Henüz kısa bir zaman olmasına rağmen; ülkenin içinde bulunduğu durumdan dolayı seçim propagandaları, siyasi görüş savaşları, ben haklıyım paylaşımlarından uzak kalmak iyi geldi.
“Çok” samimi olduğum, ama sık görüşemediğim arkadaşlarımın sesini duymak iyi geldi.
“Aman ben çok zenginim, güzelim/yakışıklıyım, mutluyum, çocukluyum, çocuğum da çok zeki, çok şükür benim var ama yazık senin yok” altmesajlı paylaşımları görmemek iyi geldi.
Engellemekten sıkıldığım ama önünü alamadığım “marka”ların yeni ürünlerini almamak da iyi geldi. Eskileri beni en az on yıl idare eder nasılsa…
O kadar meraklı olup, acaba yazımı yayınlamışlar mıdır? Merakı dahil dair tüm “sosyal” takibi bir süre ertelemeye karar verdim. Heyecanla beklemek insanı daha zinde tutuyormuş.

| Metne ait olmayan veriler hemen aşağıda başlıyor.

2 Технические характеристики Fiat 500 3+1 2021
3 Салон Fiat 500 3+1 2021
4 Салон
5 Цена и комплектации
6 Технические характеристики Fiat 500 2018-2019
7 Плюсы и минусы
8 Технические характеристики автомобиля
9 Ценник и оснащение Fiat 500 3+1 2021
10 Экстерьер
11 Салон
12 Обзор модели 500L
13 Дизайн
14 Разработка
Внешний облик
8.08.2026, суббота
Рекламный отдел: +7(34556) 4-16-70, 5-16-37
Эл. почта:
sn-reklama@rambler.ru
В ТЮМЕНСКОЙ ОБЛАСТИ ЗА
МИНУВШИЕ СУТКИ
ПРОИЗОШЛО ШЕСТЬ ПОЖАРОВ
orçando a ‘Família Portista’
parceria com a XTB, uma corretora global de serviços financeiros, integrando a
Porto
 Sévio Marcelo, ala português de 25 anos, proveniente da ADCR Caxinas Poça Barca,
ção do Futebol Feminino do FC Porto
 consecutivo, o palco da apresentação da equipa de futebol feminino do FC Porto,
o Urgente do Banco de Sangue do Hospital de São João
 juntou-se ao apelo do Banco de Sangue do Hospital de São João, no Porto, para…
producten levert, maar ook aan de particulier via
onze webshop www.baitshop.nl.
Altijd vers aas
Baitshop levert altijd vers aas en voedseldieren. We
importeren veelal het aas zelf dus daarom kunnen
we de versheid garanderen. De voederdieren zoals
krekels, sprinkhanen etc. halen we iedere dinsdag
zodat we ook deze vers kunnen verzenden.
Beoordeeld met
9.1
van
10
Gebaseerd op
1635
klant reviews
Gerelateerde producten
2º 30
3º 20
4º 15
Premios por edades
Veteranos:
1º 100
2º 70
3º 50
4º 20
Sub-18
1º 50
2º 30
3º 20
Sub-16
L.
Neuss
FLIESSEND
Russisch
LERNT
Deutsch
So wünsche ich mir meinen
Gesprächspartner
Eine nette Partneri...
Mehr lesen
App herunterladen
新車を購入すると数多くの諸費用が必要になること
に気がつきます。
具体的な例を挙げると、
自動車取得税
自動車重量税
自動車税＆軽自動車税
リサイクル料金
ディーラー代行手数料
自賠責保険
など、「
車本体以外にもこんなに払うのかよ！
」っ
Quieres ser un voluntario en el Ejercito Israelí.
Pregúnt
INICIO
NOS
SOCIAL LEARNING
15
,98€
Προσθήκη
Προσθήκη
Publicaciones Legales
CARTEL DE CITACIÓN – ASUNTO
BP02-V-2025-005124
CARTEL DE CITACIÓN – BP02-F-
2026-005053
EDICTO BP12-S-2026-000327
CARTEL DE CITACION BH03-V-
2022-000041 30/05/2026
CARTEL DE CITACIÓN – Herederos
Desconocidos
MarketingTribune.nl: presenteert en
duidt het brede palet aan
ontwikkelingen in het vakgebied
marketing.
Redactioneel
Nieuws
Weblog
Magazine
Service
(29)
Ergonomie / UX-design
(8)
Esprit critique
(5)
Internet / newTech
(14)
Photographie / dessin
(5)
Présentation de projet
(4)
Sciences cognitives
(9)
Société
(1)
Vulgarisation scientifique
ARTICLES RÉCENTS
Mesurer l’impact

Her şeyden her an haberdar olmamak mesela, tahmin edilemez bir rahatlık. Duyduğum, gördüğüm, öğrendiğim her şeye o anki duygumla birlikte tepki verebiliyorum.
Gerçekten önemli bir haber olduğunda “önemini” fark edebiliyorum.
İşte tam da bu nedenle; siz bu yazıyı okurken ben çok uzaklarda olacağım.
Instagram’da paylaşmadığım kahve elimde, uzun süre önce aldığım ama okumaya fırsat bulamadığım kitabı okuyor olacağım, twitter’de binlerce yazı arasında kaybolmuş bir ayrıntıyı fark etmeyi kaçırırken birinin sesinin tonundaki mesajı anlayabiliyor olacağım, facebook’da patlamış mısır formatında paylaşılan cesetleri izlemediğim, ama gidip birine yardım edebildiğim için daha iyi olacağım, pinterest’te dünyanın bilmem neresinden yeni bir yaratıcı haber alamadığım ama her an yaratılan milyonlarca şeyi fark edip daha da iyi olacağım, periscope’den canlı yayınlanmayan varlıkları izlemekle meşgul olacağım, swarm’da yer bildirimi yapmayacağım, etrafıma bakıp nerede olduğumu biliyor olacağım…
Siz bu yazıyı okurken ne düşündüğünüz beni ilgilendirmeyecek, zaten bilmeyeceğim. Bu nedenle beğeninizle kendimi bir şey zannedip, eleştirinizle yerden yere savrulmayacağım.
Sadece kalben birlikte olduklarımı hissedeceğim. Belki bir yerlerde karşılaştığımızda daha önce tanışmış mıydık biz diye düşünüp duracağım.
Belki biraz robot olmadığımı hatırlayıp mutlu olacağım.